** About this task **
Scan the records beneath this line for the line holding "none; stroke-linecap: round;" and the line holding "#fdfcf7; stroke-width: 7", then transcribe exactly those two and all lines between.

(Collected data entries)
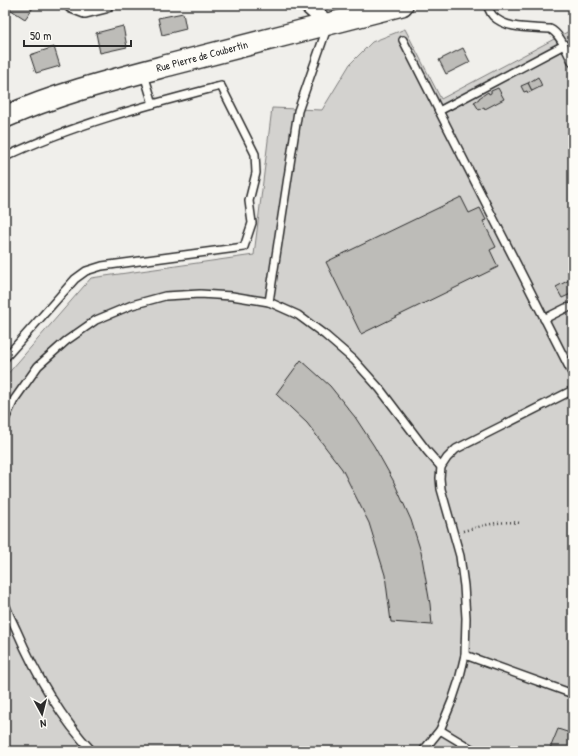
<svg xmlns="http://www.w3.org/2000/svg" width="578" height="756" viewBox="0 0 578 756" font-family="'Patrick Hand',sans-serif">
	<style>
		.garden { fill: #d3d2cf; stroke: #7f7e7d }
		.building { fill: #bdbcb8; stroke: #2b2b2b }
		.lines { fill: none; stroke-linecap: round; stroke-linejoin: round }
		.lane-casing { stroke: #2b2b2b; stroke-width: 10 }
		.street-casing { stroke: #2b2b2b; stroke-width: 18 }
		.secondary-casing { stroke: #2b2b2b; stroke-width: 24 }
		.path { stroke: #2b2b2b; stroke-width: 2.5; stroke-dasharray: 1 3; stroke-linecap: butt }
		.lane { stroke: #fdfcf7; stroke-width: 7 }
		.street { stroke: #fdfcf7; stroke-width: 15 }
		.secondary { stroke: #fdfcf7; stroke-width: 21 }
		.labels { text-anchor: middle; stroke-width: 3; stroke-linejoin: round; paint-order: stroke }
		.street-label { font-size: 11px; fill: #2b2b2b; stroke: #fdfcf7 }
	</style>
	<rect width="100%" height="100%" fill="#f0efeb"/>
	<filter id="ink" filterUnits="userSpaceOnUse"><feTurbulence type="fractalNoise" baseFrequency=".025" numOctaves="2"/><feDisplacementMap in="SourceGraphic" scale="8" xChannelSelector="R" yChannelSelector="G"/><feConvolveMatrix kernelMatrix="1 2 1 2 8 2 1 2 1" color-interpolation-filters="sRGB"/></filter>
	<g filter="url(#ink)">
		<polygon class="garden" points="405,29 441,99 573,29 573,751 5,751 5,377 91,278 254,255 272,108 322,110 350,64 372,42"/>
		<g class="building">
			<polygon points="5,5 35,5 25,19 5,6"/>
			<polygon points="183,13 186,29 162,35 158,18"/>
			<polygon points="123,26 127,47 100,53 96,33"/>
			<polygon points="54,47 60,66 36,73 30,55"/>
			<polygon points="463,48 470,62 446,74 439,60"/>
			<polygon points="538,77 542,86 532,91 528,83"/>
			<polygon points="528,83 532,91 528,93 527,91 524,92 521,86"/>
			<polygon points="498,88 504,99 485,109 484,107 479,110 474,102 479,99 479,98 488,92 489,94 491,93 491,91"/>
			<polygon points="461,197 469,213 480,208 486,220 483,221 496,247 490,250 498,267 361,334 326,262"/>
			<polygon points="573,278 573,293 562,298 556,287"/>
			<polygon points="301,360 330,386 355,417 374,446 393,480 411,520 421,552 430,604 432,625 391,622 385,575 369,523 342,469 307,423 276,394"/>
			<polygon points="558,729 573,734 573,751 549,751"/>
		</g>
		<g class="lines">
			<g class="lane-casing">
				<g id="lane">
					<path d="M487,5c2,4 3,8 6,11 14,14 39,11 57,13 11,5 17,24 23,34"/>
					<polyline points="403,40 573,375"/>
					<polyline points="144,74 153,104"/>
					<polyline points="439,111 564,45"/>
					<path d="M5,157c69,-33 143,-52 216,-71l34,68 1,19 -7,28 3,22 -8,24 -142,19 -16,5 -11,8 -70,79"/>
					<polyline points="269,302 298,315 325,335 354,360 380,389 427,451 441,467"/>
					<polyline points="544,319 566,308 573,307"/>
					<polyline points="5,419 14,400 38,366 66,341 96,320 132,305 165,296 200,294 232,296 269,302 298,111 327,28"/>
					<path d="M5,604c3,8 7,17 11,25 19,44 43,87 76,122"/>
					<polyline points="465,655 573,694"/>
					<polyline points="440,730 475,751"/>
					<polyline points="423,751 440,730 452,701 459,680 465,655 466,618 464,586 460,556 441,489 440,478 441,467 447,458 456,449 573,390"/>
				</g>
			</g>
			<g class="street-casing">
				<g id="street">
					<polyline points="72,5 85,10 105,5"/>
					<polyline points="307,5 328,24"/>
				</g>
			</g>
			<g class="secondary-casing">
				<path id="secondary" d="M5,117c54,-24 111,-38 168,-53 76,-20 153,-39 229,-59"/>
			</g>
			<path class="path" d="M463,531c19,-5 37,-11 57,-8"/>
			<use href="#lane" class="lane"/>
			<use href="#street" class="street"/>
			<use href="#secondary" class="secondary"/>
		</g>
	</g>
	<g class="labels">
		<g class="street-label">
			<text transform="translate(202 56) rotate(-15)" y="4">Rue Pierre de Coubertin</text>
		</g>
	</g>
	<rect width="578" height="756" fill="none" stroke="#fdfcf7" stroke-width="20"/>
	<rect x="10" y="10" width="558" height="736" fill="none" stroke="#2b2b2b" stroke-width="1.5" filter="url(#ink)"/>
	<g transform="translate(42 714) rotate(173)" stroke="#fdfcf7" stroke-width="3" paint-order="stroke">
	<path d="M0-3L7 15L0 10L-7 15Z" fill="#2b2b2b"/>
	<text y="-6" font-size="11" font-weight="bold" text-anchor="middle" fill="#2b2b2b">N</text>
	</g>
	<path d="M24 40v6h107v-6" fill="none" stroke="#2b2b2b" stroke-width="2"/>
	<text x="30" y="40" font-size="12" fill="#2b2b2b" stroke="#fdfcf7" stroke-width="3" paint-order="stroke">50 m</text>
</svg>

** Task output **
		.lines { fill: none; stroke-linecap: round; stroke-linejoin: round }
		.lane-casing { stroke: #2b2b2b; stroke-width: 10 }
		.street-casing { stroke: #2b2b2b; stroke-width: 18 }
		.secondary-casing { stroke: #2b2b2b; stroke-width: 24 }
		.path { stroke: #2b2b2b; stroke-width: 2.5; stroke-dasharray: 1 3; stroke-linecap: butt }
		.lane { stroke: #fdfcf7; stroke-width: 7 }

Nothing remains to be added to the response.